Two Fish and Wildlife Service managers are no longer working in the service’s Tulsa, Okla., office, FWS said, responding to the release of a year-old report documenting scientific misconduct.
The two were reassigned to non-supervisory positions elsewhere, FWS said in a statement after Public Employees for Environmental Responsibility released a FOIA-obtained investigative report.
The service’s Scientific Integrity Officer (SIO) found that Field Supervisor Dixie Porter and Environmental Contaminants Branch Chief Luke Bell compromised an effort in the fall of 2011 by agency scientists to sample water in the Deep Fork River near the Kelco discharge site, where there had been a mussel kill.
Bell did not properly inform Porter about the kill or the subsequent sampling effort, which was being conducted with the state. Then Porter, acting on a request by Kelco, directed that the sampling cage be moved 30 feet away from the discharge.

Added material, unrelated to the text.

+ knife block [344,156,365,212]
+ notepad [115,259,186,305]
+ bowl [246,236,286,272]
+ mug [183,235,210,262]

The SIO “found that a loss of scientific integrity resulted from Bell’s persistent failure to effectively communicate with his supervisors, [redacted] and Dixie Porter, regarding the September 2011 mussel kill at the Kelco outlet site in the Deep Fork River and the FWS/State ephemeral data collections that followed.”

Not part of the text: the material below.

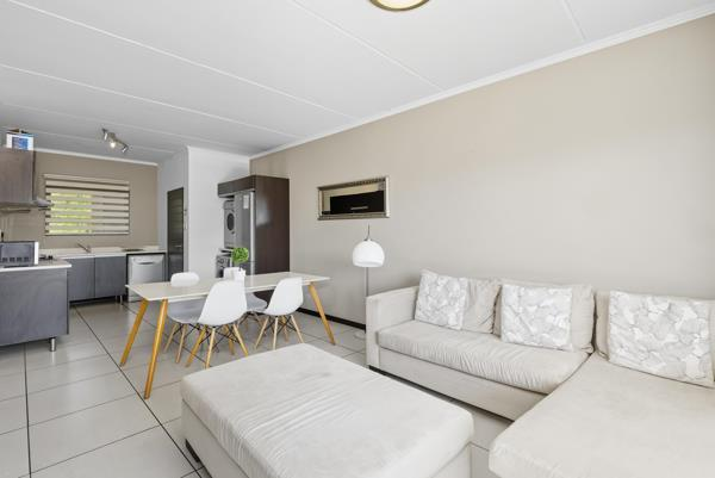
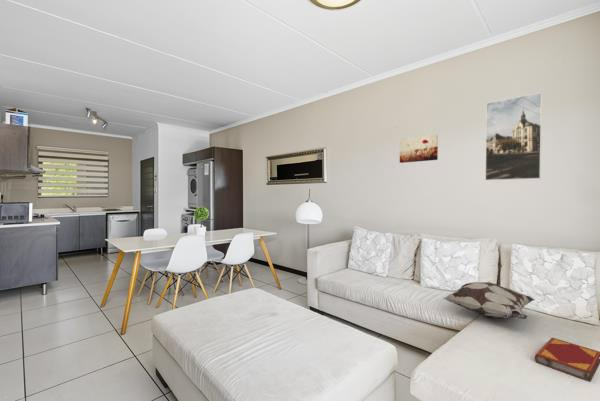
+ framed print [484,91,543,181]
+ wall art [399,133,439,164]
+ decorative pillow [442,281,535,320]
+ hardback book [534,337,600,383]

Due to that lack of communication, “the subsequent Kelco phone call to Porter on 10/18/11 was a complete surprise to [her],” the report says. “The preponderance of evidence indicates that Bell’s persistent lack of communication in this matter was a significant departure from accepted practices of a supervisor in support of [Natural Resource Damage Assessment and Restoration Program (NRDAR)] contaminant monitoring procedures and he was aware of his actions.”
Porter decided on her own to have the cage moved. “The SIO found that a loss of scientific integrity directly resulted from Porter’s intentional actions and decision on 10/18/11, to move the live mussel monitoring cage further away from the Kelco outlet . Porter’s intentional actions were a significant departure from acceptable practices of a Field Supervisor in carrying out the Regional Director’s NRDAR science responsibilities.”

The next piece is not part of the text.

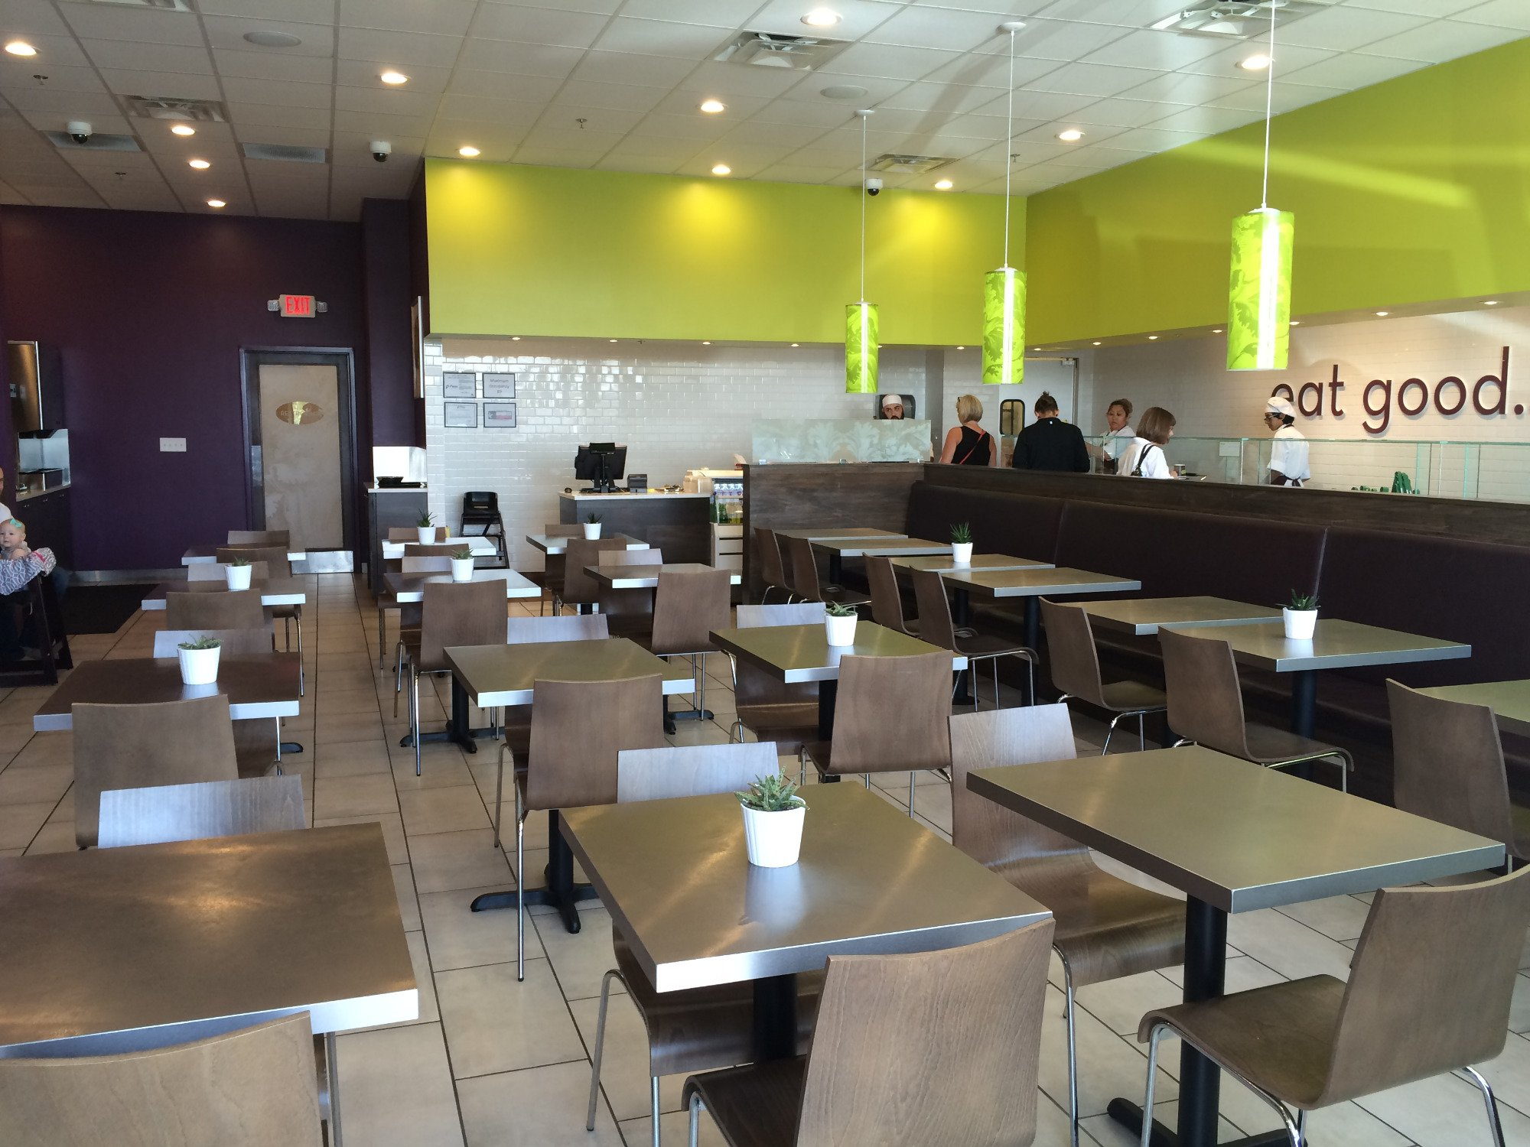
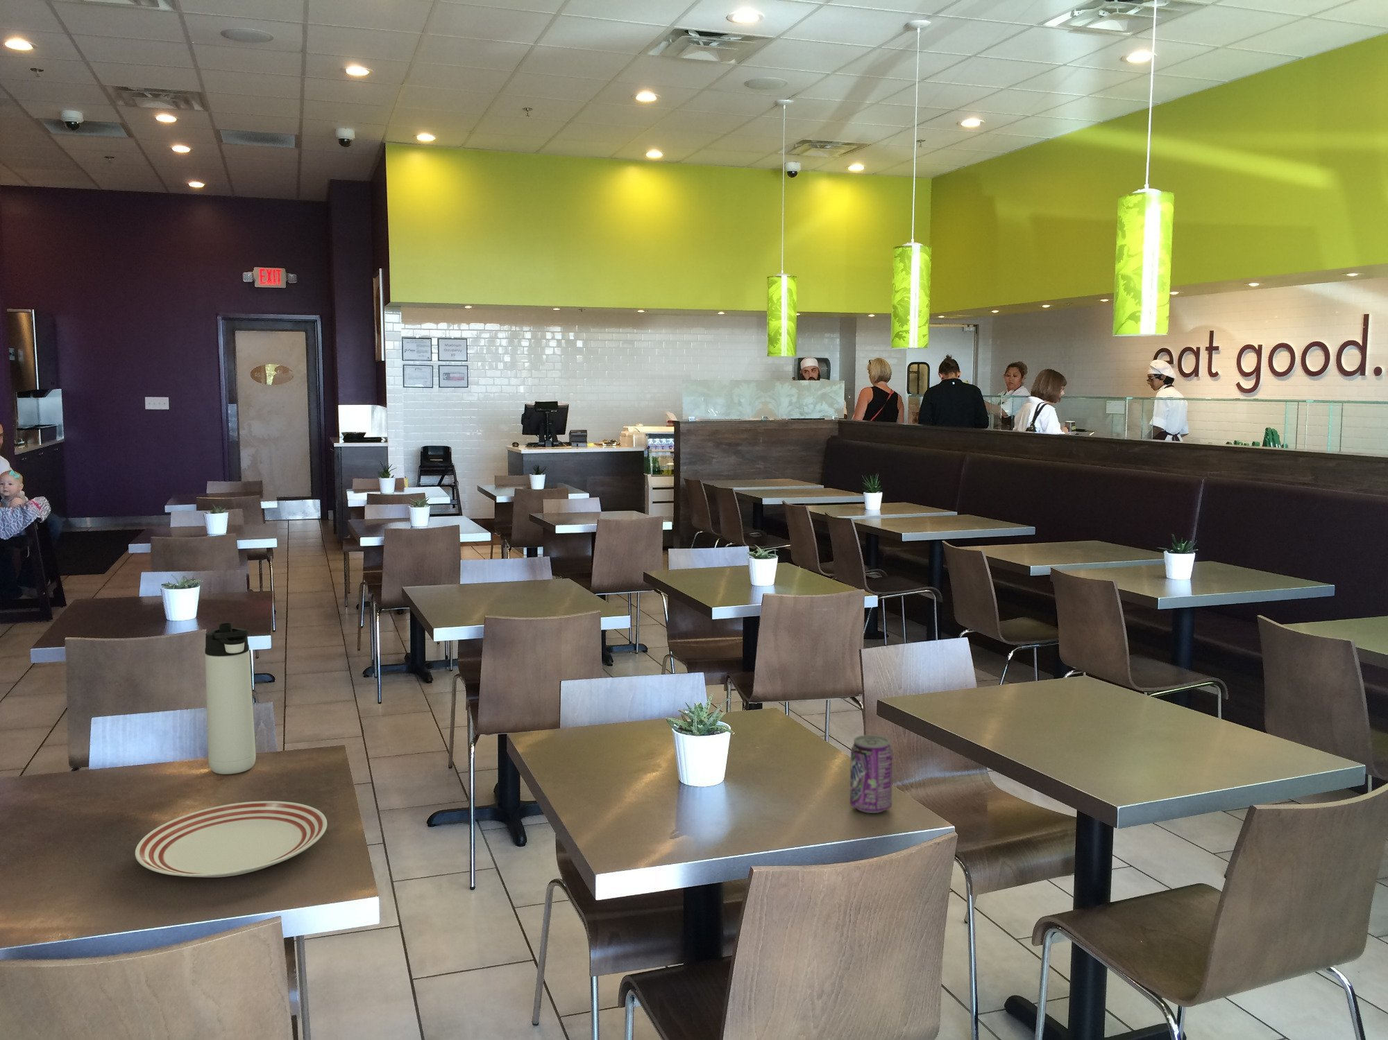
+ beverage can [849,734,893,814]
+ dinner plate [134,800,328,878]
+ thermos bottle [204,623,256,776]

FWS said the two employees had been removed from the Tulsa office and have been reassigned to non-supervisory positions.
But PEER said the scientists who exposed the wrongdoing have not had their records cleared.
“[T]hree scientists who made or supported the complaints have been subjected to a series of retaliatory suspensions engineered by Porter and upheld by regional officials,” PEER said.
PEER also said Porter was still working as a supervisor and that Bell had resigned to work for an oil company.
FWS was asked earlier today when Porter was reassigned. So far, there has been no response.
“This case shows that one of the largest impediments facing Fish & Wildlife Service scientists seeking to protect wildlife is their own management,” PEER Executive Director Jeff Ruch said.
PEER obtained the report a year after requesting it under a Freedom of Information Act appeal with Interior’s Office of Solicitor. “The report depicts a political atmosphere inside the Service where it is professionally preferable to sacrifice wildlife rather than stand up to a corporate polluter,”
The service’s statement follows:
The Service takes scientific integrity complaints very seriously, and we thank the Bureau’s Scientific Integrity Officer and the Scientific Integrity Review Panel for their careful and thorough review of the allegations raised in complaints regarding operations in our Tulsa, Oklahoma Ecological Services field office. The Service has acted on the Review Panel’s recommendations and is taking additional steps to help ensure that such an occurrence is not repeated and to ensure scientific and management excellence in delivery of our conservation mission. This FOIA release relates to a compromised data collection effort in the Tulsa office as part of an environmental contaminants investigation. The Service elected not to use that compromised data set in the report on the investigation.